Continue the text below on how worship leaders prepare, starting after its final sentence.

**DOCUMENT EXTRACT**.
===

Preparation on the part of those who are called to lead worship is so important it warrants special consideration. Those who stand between God and his people for this important worship conversation must be personally prepared for this role. Whether they are prepared or not will have a significant influence on others.
The heart-preparation of a worship leader is doubly important. The responsibility of worship leaders during the days preceding the worship service is not only to prepare the liturgy and its many parts adequately but also to take care for their own spirits. Times of prayer, reflection, and drawing close to God are necessary preparations for worship leadership.
We have spoken at length in our book (Designing Worship Together) about the work of planning worship together. Even after the worship service has been planned and printed, worship leaders have personal preparation to do.
Nearly all of this preparation among worship leaders will depend on good communication and healthy relationships together. Make sure that all leaders have had face-to-face conversations before the service begins. Are all clearly aware of the theme of this service, especially if some who will lead were not involved in planning the service? Is everyone aware of his or her role? Is it clear how transitions will be made? Are there any lingering questions? Can you identify any potential areas of distraction?
All who will participate in worship leadership should gather for a time of prayer together before the service begins. Let them not only prepare their own heart, but put their hearts together with the hearts of others.
Aids to Preparation
Perhaps your group could brainstorm and put together a list that will help in your preparation. We encourage you to share it with the congregation through your bulletin or newsletter. For starters we would point to these considerations:
1. Use your congregation's website to provide information and reflections to encourage worshipers. Provide ideas and reflections about worship in general. In addition to information about the life of your congregation, post information about the sermon and passage for next Sunday's worship, including perhaps ideas and questions to reflect on.
2. Take a look at your lobby space. Is it an inviting space for worshipers to gather? Is it sufficient in size? Is it welcoming? What tone does it set for worshiping together?

===

**EXTRACTED RECORDS**.
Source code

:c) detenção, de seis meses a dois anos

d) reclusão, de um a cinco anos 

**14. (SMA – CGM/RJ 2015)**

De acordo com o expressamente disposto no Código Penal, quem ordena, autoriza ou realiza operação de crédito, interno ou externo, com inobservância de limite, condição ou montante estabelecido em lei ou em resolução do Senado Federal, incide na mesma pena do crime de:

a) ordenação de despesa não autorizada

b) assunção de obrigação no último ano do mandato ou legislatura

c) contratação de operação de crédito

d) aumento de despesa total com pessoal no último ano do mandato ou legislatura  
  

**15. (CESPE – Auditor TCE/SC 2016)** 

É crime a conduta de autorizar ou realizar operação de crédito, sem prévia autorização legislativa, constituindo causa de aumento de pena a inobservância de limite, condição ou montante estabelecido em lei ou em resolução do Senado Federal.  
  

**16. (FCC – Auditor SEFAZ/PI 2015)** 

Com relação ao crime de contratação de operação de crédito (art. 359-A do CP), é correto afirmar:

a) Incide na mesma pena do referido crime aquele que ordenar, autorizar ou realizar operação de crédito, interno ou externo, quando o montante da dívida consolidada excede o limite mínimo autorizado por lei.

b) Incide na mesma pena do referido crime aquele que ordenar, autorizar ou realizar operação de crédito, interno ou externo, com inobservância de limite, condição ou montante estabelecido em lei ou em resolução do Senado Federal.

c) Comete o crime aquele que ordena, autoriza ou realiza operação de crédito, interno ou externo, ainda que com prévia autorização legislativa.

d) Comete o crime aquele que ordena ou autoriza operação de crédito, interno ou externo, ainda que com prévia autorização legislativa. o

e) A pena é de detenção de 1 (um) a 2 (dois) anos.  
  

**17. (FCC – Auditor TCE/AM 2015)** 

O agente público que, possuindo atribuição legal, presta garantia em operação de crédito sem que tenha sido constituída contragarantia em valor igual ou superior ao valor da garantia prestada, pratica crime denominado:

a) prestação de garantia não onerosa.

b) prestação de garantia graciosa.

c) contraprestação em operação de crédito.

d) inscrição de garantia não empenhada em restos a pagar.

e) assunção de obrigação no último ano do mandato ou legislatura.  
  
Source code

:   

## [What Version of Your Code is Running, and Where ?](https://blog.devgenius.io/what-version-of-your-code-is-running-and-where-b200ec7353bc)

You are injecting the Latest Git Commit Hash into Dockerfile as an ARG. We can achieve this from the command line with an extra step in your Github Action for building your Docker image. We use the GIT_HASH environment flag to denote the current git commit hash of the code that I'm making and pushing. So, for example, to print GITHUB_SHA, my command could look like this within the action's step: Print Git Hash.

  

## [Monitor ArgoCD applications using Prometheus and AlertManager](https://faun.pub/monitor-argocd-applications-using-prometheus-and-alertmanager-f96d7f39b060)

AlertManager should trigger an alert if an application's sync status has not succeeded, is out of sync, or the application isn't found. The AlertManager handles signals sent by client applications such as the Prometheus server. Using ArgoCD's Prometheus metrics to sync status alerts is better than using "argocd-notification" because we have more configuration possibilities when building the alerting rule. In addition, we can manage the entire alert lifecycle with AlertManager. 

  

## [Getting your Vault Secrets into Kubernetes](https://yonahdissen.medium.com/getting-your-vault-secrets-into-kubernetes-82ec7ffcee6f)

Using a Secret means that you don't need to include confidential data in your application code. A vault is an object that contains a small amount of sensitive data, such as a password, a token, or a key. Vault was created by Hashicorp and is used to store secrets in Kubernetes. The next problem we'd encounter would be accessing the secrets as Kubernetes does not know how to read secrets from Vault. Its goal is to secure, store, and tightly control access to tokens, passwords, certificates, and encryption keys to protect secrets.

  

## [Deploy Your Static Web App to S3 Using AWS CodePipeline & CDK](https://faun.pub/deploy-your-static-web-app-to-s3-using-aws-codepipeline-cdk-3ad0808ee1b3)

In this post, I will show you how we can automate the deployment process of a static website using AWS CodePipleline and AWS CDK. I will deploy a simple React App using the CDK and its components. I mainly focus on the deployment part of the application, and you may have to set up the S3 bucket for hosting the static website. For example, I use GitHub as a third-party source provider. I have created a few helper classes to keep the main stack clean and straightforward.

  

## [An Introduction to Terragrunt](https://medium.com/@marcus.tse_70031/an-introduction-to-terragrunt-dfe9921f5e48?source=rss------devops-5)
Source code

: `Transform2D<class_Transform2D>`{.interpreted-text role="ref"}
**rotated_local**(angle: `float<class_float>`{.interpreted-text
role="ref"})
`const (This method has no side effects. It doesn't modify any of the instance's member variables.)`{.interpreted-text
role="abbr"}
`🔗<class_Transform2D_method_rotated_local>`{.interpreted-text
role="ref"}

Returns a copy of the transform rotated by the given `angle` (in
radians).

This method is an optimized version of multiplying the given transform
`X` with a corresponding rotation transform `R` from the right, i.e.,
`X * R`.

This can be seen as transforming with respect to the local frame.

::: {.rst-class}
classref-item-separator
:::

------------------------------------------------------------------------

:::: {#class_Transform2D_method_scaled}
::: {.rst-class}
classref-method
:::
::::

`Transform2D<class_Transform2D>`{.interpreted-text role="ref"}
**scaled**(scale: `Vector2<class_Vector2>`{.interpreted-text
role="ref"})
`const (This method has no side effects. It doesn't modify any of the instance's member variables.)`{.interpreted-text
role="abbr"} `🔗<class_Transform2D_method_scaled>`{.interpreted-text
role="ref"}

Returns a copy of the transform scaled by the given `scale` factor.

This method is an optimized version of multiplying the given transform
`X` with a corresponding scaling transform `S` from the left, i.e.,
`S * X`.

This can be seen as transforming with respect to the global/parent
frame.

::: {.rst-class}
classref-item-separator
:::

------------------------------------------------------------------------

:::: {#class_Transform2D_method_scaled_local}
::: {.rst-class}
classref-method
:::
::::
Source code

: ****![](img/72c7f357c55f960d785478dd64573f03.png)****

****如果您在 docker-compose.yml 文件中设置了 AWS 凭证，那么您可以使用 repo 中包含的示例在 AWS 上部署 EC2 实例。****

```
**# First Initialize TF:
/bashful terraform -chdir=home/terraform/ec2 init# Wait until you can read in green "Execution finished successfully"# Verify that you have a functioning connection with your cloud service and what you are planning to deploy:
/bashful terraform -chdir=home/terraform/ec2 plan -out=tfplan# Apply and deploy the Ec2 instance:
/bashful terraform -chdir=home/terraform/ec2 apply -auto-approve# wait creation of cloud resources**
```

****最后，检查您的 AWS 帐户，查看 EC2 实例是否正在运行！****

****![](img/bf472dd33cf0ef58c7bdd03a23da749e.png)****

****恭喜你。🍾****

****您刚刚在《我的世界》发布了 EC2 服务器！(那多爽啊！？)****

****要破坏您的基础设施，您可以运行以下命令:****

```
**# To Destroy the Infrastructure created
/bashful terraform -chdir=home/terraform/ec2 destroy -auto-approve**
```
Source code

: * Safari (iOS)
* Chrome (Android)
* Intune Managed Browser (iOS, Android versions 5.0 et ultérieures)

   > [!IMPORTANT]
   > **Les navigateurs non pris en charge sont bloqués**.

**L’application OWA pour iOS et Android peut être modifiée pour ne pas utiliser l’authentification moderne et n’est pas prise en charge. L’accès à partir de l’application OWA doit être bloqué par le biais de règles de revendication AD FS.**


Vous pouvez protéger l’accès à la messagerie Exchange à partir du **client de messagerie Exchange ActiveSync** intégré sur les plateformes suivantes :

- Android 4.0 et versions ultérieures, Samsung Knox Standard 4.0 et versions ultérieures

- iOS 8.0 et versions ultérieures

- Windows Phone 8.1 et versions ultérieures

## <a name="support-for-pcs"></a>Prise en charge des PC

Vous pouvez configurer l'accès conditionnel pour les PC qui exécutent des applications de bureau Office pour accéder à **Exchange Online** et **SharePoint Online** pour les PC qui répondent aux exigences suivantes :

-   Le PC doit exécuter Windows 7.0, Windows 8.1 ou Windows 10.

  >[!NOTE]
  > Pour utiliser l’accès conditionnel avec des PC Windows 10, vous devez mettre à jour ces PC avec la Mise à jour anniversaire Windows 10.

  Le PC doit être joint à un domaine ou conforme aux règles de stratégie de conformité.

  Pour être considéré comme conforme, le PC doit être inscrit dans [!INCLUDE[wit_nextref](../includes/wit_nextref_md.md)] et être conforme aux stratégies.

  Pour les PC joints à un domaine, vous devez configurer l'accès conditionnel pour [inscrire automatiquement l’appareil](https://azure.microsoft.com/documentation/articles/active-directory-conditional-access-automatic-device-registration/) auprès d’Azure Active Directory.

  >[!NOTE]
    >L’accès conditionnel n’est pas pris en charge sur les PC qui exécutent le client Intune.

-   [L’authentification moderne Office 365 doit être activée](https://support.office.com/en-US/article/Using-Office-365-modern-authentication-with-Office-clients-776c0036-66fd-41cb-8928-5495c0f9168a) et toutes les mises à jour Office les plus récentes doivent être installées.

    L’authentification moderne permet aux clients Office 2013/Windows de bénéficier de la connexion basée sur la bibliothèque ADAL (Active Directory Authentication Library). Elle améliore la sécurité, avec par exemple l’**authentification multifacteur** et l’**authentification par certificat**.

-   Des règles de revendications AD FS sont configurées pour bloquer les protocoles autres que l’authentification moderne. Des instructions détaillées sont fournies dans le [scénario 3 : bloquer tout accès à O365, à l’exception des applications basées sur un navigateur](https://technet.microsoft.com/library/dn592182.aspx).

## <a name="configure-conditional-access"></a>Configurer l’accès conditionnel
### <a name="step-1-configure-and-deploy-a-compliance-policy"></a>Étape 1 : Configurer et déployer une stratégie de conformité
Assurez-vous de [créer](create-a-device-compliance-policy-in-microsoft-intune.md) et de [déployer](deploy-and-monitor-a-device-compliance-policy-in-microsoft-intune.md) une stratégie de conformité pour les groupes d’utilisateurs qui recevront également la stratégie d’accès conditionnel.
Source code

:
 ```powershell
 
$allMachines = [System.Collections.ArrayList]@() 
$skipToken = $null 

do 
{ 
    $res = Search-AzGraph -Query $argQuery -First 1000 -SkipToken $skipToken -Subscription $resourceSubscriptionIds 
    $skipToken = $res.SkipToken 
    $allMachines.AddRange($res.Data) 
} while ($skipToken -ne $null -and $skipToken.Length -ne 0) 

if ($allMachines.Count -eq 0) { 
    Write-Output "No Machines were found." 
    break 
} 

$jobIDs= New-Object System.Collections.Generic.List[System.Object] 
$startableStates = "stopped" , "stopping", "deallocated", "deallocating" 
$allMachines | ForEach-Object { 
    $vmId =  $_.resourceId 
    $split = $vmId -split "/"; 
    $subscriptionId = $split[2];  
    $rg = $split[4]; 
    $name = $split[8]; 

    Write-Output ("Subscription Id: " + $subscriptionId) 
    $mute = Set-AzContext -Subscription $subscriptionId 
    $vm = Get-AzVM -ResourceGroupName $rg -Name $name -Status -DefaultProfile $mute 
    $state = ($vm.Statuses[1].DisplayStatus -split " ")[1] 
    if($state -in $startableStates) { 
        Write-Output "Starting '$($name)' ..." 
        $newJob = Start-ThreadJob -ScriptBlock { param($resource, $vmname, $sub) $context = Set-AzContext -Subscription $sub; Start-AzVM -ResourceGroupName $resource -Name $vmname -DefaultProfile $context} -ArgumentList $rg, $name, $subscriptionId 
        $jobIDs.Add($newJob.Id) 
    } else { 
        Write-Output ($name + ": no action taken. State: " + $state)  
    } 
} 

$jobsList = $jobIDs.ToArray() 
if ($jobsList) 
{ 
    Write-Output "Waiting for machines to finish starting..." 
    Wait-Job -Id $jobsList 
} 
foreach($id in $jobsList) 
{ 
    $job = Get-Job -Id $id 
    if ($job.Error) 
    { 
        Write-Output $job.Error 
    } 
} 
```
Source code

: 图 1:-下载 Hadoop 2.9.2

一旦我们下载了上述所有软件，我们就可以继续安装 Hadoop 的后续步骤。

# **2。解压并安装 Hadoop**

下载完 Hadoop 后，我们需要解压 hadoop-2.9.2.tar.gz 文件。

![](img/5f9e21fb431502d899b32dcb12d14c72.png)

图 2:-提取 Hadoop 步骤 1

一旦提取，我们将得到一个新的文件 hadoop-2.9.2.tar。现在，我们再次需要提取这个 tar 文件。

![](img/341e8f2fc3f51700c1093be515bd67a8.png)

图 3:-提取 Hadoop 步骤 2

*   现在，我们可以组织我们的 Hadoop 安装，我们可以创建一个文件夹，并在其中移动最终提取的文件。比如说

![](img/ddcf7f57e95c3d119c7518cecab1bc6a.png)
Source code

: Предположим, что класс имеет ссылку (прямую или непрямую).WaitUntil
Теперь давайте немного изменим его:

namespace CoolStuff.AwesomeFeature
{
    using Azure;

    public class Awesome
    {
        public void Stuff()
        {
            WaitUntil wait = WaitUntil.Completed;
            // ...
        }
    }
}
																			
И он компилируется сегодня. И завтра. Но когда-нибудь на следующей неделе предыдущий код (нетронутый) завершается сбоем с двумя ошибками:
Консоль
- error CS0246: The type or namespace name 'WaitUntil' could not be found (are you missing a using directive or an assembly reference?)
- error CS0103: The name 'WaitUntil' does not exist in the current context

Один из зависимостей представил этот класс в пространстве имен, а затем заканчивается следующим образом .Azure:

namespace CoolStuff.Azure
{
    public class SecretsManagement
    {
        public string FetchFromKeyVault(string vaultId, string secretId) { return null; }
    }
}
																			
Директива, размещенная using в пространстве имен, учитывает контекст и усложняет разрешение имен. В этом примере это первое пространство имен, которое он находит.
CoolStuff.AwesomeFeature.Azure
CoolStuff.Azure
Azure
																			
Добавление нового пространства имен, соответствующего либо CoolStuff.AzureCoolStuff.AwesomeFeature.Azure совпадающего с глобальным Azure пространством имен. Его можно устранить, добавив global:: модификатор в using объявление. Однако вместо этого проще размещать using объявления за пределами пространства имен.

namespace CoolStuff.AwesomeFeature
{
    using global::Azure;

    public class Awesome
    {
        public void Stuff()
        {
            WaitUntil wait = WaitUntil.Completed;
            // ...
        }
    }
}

===

**FINAL ANSWER**.
3. Encourage worshipers to arrive early enough to meet others, have time for personal reflection, and be ready to enter the worship space before the service begins. Stragglers who enter worship after it has begun can be distracting to others.
4. Provide gathering music that will set a worshipful atmosphere. Let the gathering music be a transition time from the busy world into the presence of God. An instrumental prelude can be an effective bridge into worship and singing.
Questions for Discussion
1. Describe a "prepared worshiper." Psalm 15 and John 4:24 should help you. What would you look for in such a person?
2. What are some specific habits you have to prepare yourself for worship each week (internal heart preparation, pre-arrival and/or pre-service)?
3. What is a specific habit(s) you would like to implement to prepare yourself for worship each week (internal heart preparation, pre-arrival and/or pre-service)?
4. What distracting habits do you spot among your worshiping community? Make a list of possible ways in which they can be addressed.
5. What intentional efforts are worth reinforcing and encouraging because they are a positive influence in your congregation's readiness for worship each week?
6. Discuss the quotes at the top of the lesson (Dr. Constance Cherry) and in the middle of the lesson (Joyce Zimmerman. How does our own preparation or lack of preparation affect the corporate worship that takes place at Union Center each week?